Lydia stood there, looking at her uncle, the man who had raised her, protected her, loved her through everything, and felt something shift inside her.
"I need to think," she said.
"Then think. Take all the time you need." Thomas moved toward the door. "But don't take too long. Some choices have deadlines."
He left her alone with her thoughts, her fears and the dying fire of the forge.
***
That night, she dreamed of fire.
She was standing in the forge, but it wasn't her forge—it was vast, stretching out in all directions, with flames that reached to the ceiling and beyond. Frederick was there, standing on the other side of the fire, his hand outstretched toward her.
Come to me, he was saying. I'll keep you safe.
But the fire was between them, growing hotter and higher with every step she took.
I can't reach you, she called back. The fire is too strong.
Then I'll come to you, he said.
And he stepped forward, into the flames.
She screamed and tried to run toward him. But the fire was everywhere now, consuming everything, and she couldn't see him anymore, couldn't hear him, couldn't…
She woke with a gasp, her heart pounding, her sheets soaked with sweat.
The room was dark and quiet. The only sound was her own ragged breathing and the distant hoot of an owl somewhere in the night.
Just a dream. It was just a dream.
But the image stayed with her; Frederick walking into flames. Sacrificing himself without hesitation, without thought for the consequences, because he loved her.
Sometimes the kindest thing you can do is let him go.
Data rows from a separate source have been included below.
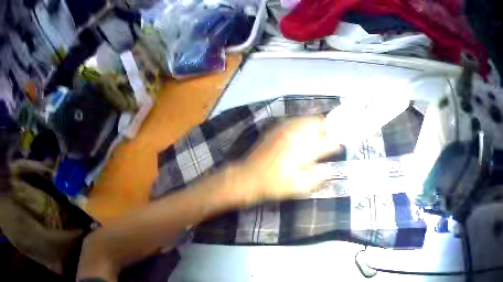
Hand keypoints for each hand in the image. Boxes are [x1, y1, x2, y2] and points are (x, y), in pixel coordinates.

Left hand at [233, 117, 339, 204]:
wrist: (248, 177)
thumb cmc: (274, 185)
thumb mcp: (298, 187)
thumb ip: (317, 177)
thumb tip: (329, 169)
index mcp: (303, 150)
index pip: (326, 142)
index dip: (335, 143)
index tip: (339, 145)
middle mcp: (295, 136)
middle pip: (317, 123)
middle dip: (328, 127)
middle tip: (332, 134)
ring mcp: (284, 130)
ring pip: (306, 119)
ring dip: (316, 123)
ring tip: (321, 130)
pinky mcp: (276, 129)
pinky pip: (294, 120)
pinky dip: (304, 122)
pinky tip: (304, 129)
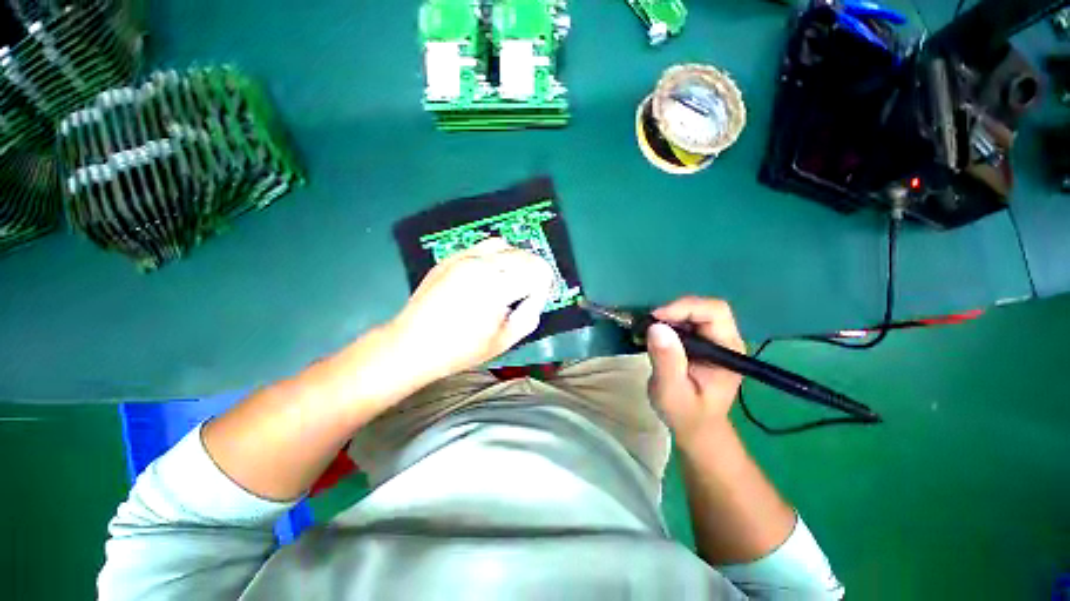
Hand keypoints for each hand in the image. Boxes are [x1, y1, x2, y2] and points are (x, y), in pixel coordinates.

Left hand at [388, 238, 554, 384]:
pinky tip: (488, 276)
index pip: (537, 271)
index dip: (544, 286)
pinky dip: (495, 258)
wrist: (412, 345)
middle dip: (533, 272)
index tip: (537, 300)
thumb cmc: (460, 349)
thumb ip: (529, 315)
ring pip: (504, 245)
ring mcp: (463, 257)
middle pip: (523, 255)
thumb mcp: (504, 341)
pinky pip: (482, 247)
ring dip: (515, 260)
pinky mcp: (450, 258)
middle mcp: (482, 263)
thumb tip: (536, 297)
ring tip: (510, 280)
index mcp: (497, 285)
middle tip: (528, 293)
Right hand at [646, 296, 745, 447]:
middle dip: (674, 311)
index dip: (685, 308)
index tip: (656, 318)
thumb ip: (667, 361)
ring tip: (649, 332)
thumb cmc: (686, 414)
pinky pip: (684, 321)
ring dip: (668, 317)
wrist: (694, 427)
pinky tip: (655, 336)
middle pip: (704, 308)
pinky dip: (667, 323)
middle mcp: (725, 340)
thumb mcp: (672, 391)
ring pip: (692, 312)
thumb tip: (656, 326)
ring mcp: (713, 340)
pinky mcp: (700, 342)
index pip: (714, 312)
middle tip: (649, 325)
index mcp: (728, 350)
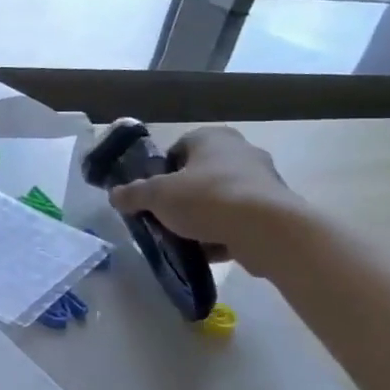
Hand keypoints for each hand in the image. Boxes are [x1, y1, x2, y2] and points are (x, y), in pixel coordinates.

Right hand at [108, 126, 306, 277]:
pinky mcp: (275, 209)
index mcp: (211, 138)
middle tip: (166, 218)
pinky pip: (239, 219)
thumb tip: (114, 195)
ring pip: (219, 199)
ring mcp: (262, 180)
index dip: (161, 173)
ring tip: (185, 239)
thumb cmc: (208, 199)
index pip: (178, 149)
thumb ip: (133, 194)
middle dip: (182, 198)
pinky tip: (209, 252)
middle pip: (199, 176)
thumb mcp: (157, 196)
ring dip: (202, 218)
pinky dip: (223, 233)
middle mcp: (240, 151)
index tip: (153, 196)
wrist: (268, 230)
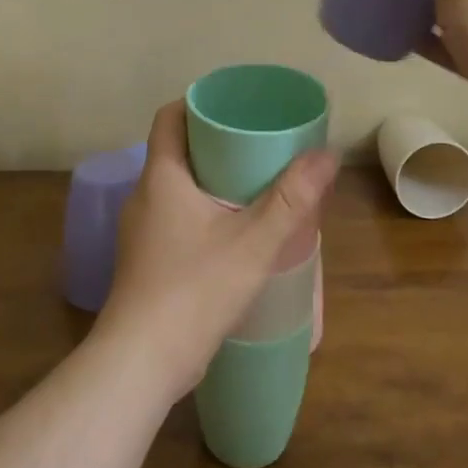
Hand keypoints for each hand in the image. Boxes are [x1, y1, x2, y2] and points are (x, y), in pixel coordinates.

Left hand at [95, 100, 337, 400]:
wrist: (141, 363)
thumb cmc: (193, 290)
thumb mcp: (253, 242)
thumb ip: (292, 199)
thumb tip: (327, 155)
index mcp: (161, 177)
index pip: (170, 117)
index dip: (199, 104)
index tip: (235, 107)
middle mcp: (144, 196)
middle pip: (177, 151)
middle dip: (216, 143)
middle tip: (259, 145)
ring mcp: (141, 231)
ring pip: (177, 187)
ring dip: (211, 180)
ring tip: (255, 185)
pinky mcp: (146, 261)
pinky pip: (176, 217)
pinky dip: (203, 211)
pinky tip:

Lydia lay in the darkness, staring at the ceiling, and wondered if Helena was right.
The morning came grey and cold, with clouds that promised rain.
Lydia dressed slowly, her movements mechanical. She hadn't slept after the dream; she had spent the remaining hours of darkness staring at nothing, turning Helena's words over and over in her mind.
His children will pay for his choice.
Society will shun him.
He would give up everything for you.
In the cold light of morning, the words seemed even heavier than they had the day before.
She went through the motions of breakfast without tasting anything. Thomas watched her with concerned eyes but didn't ask. He knew, she realised. He always knew. But he was giving her space, letting her work through it on her own.
At the forge, she stood looking at the fire for a long time before picking up her tools.
Two more days.
One more day, she corrected herself. Helena had come yesterday. The deadline was tomorrow.
Tomorrow, Frederick would have to face his aunt. He would have to declare, publicly and irrevocably, that he was choosing Lydia over everything else.
Or he would have to walk away from her forever.
Unless you walk away first, the voice in her head whispered. Unless you make the choice for him.
She picked up her hammer but set it down again.
Consider what love really means.
Lydia was considering. And the more she considered, the less certain she became.